There are a few anti-patterns to consider when accessing the file system. This article assumes knowledge of the standard GFile, GInputStream and GOutputStream APIs.

Asynchronous I/O

Almost all I/O should be performed asynchronously. That is, without blocking the GLib main context. This can be achieved by always using the *_async() and *_finish() variants of each I/O function.

Synchronous I/O blocks the main loop, which means that other events, such as user input, incoming networking packets, timeouts and idle callbacks, are not handled until the blocking function returns.

Synchronous I/O is acceptable in certain circumstances where the overheads of scheduling an asynchronous operation exceed the costs of local synchronous I/O on Linux. For example, making a small read from a local file, or from a virtual file system such as /proc. For such reads, the low level functions g_open(), read() and g_close() should be used rather than GIO.

Files in the user’s home directory do not count as local, as they could be on a networked file system.

Note that the alternative – running synchronous I/O in a separate thread – is highly discouraged; see the threading guidelines for more information.

File Path Construction

File names and paths are not normal strings: on some systems, they can use a character encoding other than UTF-8, while normal strings in GLib are guaranteed to always use UTF-8. For this reason, special functions should be used to build and handle file names and paths. (Modern Linux systems almost universally use UTF-8 for filename encoding, so this is not an issue in practice, but the file path functions should still be used for compatibility with systems such as Windows, which use UTF-16 filenames.)

For example, file paths should be built using g_build_filename() rather than g_strconcat().

Doing so makes it clearer what the code is meant to do, and also eliminates duplicate directory separators, so the returned path is canonical (though not necessarily absolute).

As another example, paths should be disassembled using g_path_get_basename() and g_path_get_dirname() rather than g_strrstr() and other manual searching functions.

Path Validation and Sandboxing

If a filename or path comes from external input, such as a web page or user input, it should be validated to ensure that putting it into a file path will not produce an arbitrary path.

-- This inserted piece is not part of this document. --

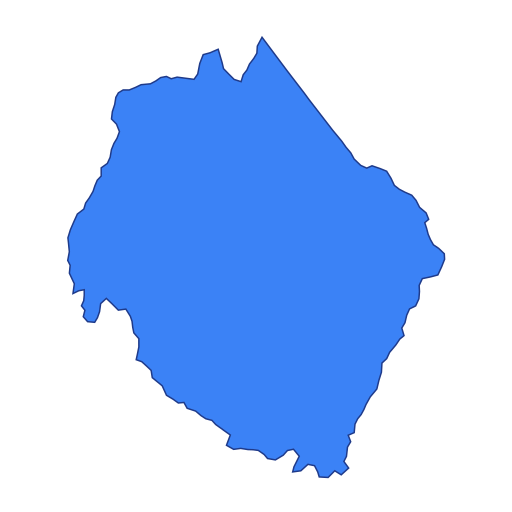 outline of Rinópolis, São Paulo, Brazil, rotated 182°
{"feature_id": "56859067B4040247009846", "entity_name": "Rinópolis", "entity_type": "district", "adm_level": 2, "iso_a3": "BRA", "parent_name": "Brazil", "parent_adm1": "São Paulo", "projection": "albers", "projection_center": [-50.712, -21.682], "detail": "fine", "context": "isolated", "style": "filled", "palette": "blue", "viewbox_px": 512, "rotation_deg": 182, "n_neighbors": 0, "source": "geoboundaries", "source_scale": "gbopen_adm2", "svg_char_len": 2380}
<svg xmlns="http://www.w3.org/2000/svg" viewBox="0 0 512 512"><g transform="rotate(182 256 256)"><path d="M437.6,212.1L431.9,215.1L426.5,216.3L426.3,210.6L426.6,205.3L428.7,200.1L425.1,195.8L426.5,189.3L422.0,184.5L414.9,184.1L412.3,188.8L410.4,194.9L409.6,203.0L404.1,208.4L398.2,203.2L391.7,197.1L384.2,198.4L379.5,191.4L377.6,186.4L376.7,180.4L375.4,174.9L370.2,169.3L369.9,161.0L371.1,153.7L372.1,148.2L366.5,146.4L361.4,142.1L356.8,138.0L355.4,130.8L345.2,123.0L340.6,113.7L334.1,110.1L328.5,106.4L322.9,107.1L319.5,101.4L310.9,98.9L305.3,94.5L300.5,91.6L294.3,90.2L290.4,86.2L281.3,80.1L275.4,76.2L278.9,65.8L271.6,62.0L264.6,63.2L257.4,62.3L252.2,62.3L246.9,61.8L240.9,57.9L237.4,54.0L229.5,52.9L221.8,57.9L217.8,62.7L211.8,64.2L205.8,57.4L210.7,46.6L211.8,41.5L203.7,42.9L196.8,49.6L190.2,48.5L186.8,42.4L185.1,37.4L176.2,37.2L169.8,44.1L163.2,40.3L156.0,47.3L161.0,53.7L158.6,58.9L157.9,68.2L154.9,73.7L157.6,80.1L151.7,82.9L151.2,91.4L148.7,96.9L145.4,101.2L142.8,106.4L140.9,111.4L136.9,119.2L130.6,127.3L128.8,136.2L126.6,144.2L126.4,153.4L121.8,158.0L119.1,164.4L113.2,171.9L109.4,178.0L105.3,181.6L107.8,189.1L104.8,194.5L103.3,202.1L100.7,208.5L94.7,211.7L91.7,218.9L91.4,226.2L91.9,232.3L89.0,239.2L80.9,241.2L73.6,243.4L70.1,251.7L67.4,259.3L67.9,264.8L73.7,270.0L79.1,273.4L82.2,278.4L84.7,283.7L86.5,289.7L88.5,295.2L84.7,298.7L87.5,305.0L94.2,310.3L98.0,317.2L102.5,322.2L109.5,325.0L115.1,327.7L120.2,331.4L123.8,338.4L128.4,345.3L135.0,347.7L143.2,350.2L148.4,347.7L154.5,350.2L161.3,356.3L164.9,362.4L169.9,367.9L174.2,373.6L183.8,384.4L208.6,414.3L213.4,420.4L231.3,442.1L257.6,474.8L262.0,465.8L262.2,458.7L265.1,453.4L269.2,447.6L271.6,441.5L275.1,436.7L277.0,429.7L284.0,431.7L289.4,436.7L295.0,442.1L296.6,448.0L298.6,454.0L301.0,461.3L309.3,457.4L315.8,455.4L318.9,446.5L320.6,435.8L324.1,430.4L341.1,432.0L346.9,430.2L351.8,432.3L357.5,431.0L362.3,427.4L367.5,424.4L376.8,423.2L382.3,420.3L388.5,417.5L394.6,417.3L399.2,414.3L401.6,409.7L402.5,402.5L404.6,395.2L405.2,387.9L400.0,382.9L396.8,375.5L399.0,368.8L401.9,363.6L404.2,357.2L405.2,349.6L407.8,343.3L413.8,338.7L413.5,330.5L417.3,326.2L419.5,320.4L421.1,314.9L424.6,308.3L428.1,303.0L429.7,296.9L436.0,291.7L439.3,283.7L442.4,275.8L444.6,267.6L443.8,262.1L442.7,253.7L444.0,245.0L441.4,240.2L441.9,232.3L436.6,221.9L437.6,212.1Z" fill="#3b82f6" stroke="#1e3a8a" stroke-width="1.5"/></g></svg>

For example if a filename is constructed from the constant string ~/ plus some user input, if the user inputs ../../etc/passwd, they can (potentially) gain access to sensitive account information, depending on which user the program is running as, and what it does with data loaded from the constructed path.

This can be avoided by validating constructed paths before using them, using g_file_resolve_relative_path() to convert any relative paths to absolute ones, and then validating that the path is beneath a given root sandboxing directory appropriate for the operation. For example, if code downloads a file, it could validate that all paths are beneath ~/Downloads, using g_file_has_parent().

As a second line of defense, all projects which access the file system should consider providing a mandatory access control profile, using a system such as AppArmor or SELinux, which limits the directories and files they can read from and write to.